#### [EXTRACT PROVIDED]
******

Mass shootings such as the one at a Texas church on Sunday in which 26 people died have focused public attention on weapons and accessories — and some of what is legal may surprise you.
The gunman, Devin Kelley, bought his Ruger AR-15 legally after the Air Force failed to enter his court-martial in a federal database. The gunman in the Las Vegas shooting Oct. 31, Stephen Paddock, had 23 legally purchased guns including an AR-15 in the hotel room where he perched as he mowed down 58 people at a music festival below.
As the AR-15 has exploded in popularity in recent years, gadgets to modify and improve its performance — legally — have also grown. Here are a few:
Las Vegas police thought Paddock had automatic weapons despite the fact that he used semiautomatic rifles that require a separate trigger pull for each shot. He had bump stocks, which use the recoil of each shot to accelerate the next trigger pull, on 12 of the weapons, according to the Bureau of Alcohol, Tobacco, Firearms and Explosives.
But another widely available accessory is the trigger crank, which allows the shooter to spin a mechanism attached to the trigger like reeling in a fishing pole to fire three times per rotation. The rapid firing sounds like a Civil War-era Gatling gun.
100-round drum magazine
Standard magazines for the AR-15 hold 30 rounds. But a 100-round drum magazine is available to allow more shooting before reloading.
The magazine is a pair of circular containers that resemble a pair of headlights or bongos hanging below the rifle.
A 1994 federal law that prohibited large-capacity magazines expired in 2004. But a handful of states still limit magazines to 10 or 15 rounds.
A review of 62 mass shootings from 1982 to 2012 by Mother Jones magazine found large-capacity ammunition magazines were recovered in half the cases. The gunman in the July 2012 movie theater shooting in Aurora, Colo., James Eagan Holmes, had a 100-round magazine.
Multiple magazine holders
Another way to keep firing for a longer period of time is to have multiple magazine holders. While each magazine still holds 30 rounds, a half-dozen magazines could be attached side-to-side to allow the shooter to quickly pull one magazine and shift to the next after each magazine is emptied.

******

#### [INFORMATION SHOWN]
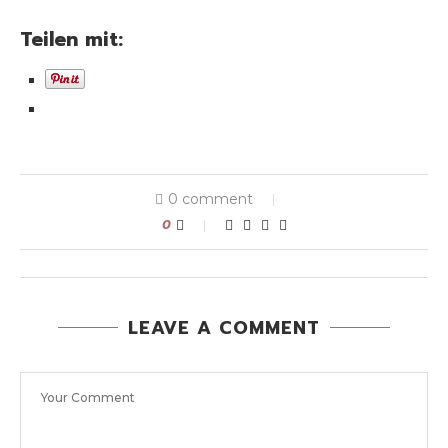
Teilen mit:
0 comment
0
LEAVE A COMMENT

******

#### [PROBLEMS TO SOLVE]
[A] From the article on AR-15 accessories, list every accessory or gadget it describes for modifying the rifle or extending its firing.
[B] Answer these questions using the article on AR-15 accessories:
(i) How many rounds do standard AR-15 magazines hold?
(ii) In what year did the 1994 federal law prohibiting large-capacity magazines expire?
(iii) How many times does the trigger crank fire per rotation?

#### [PER-TASK OUTPUTS]
[A]
- Bump stocks
- Trigger crank
- 100-round drum magazine
- Multiple magazine holders

[B]
(i) 30 rounds
(ii) 2004
(iii) Three times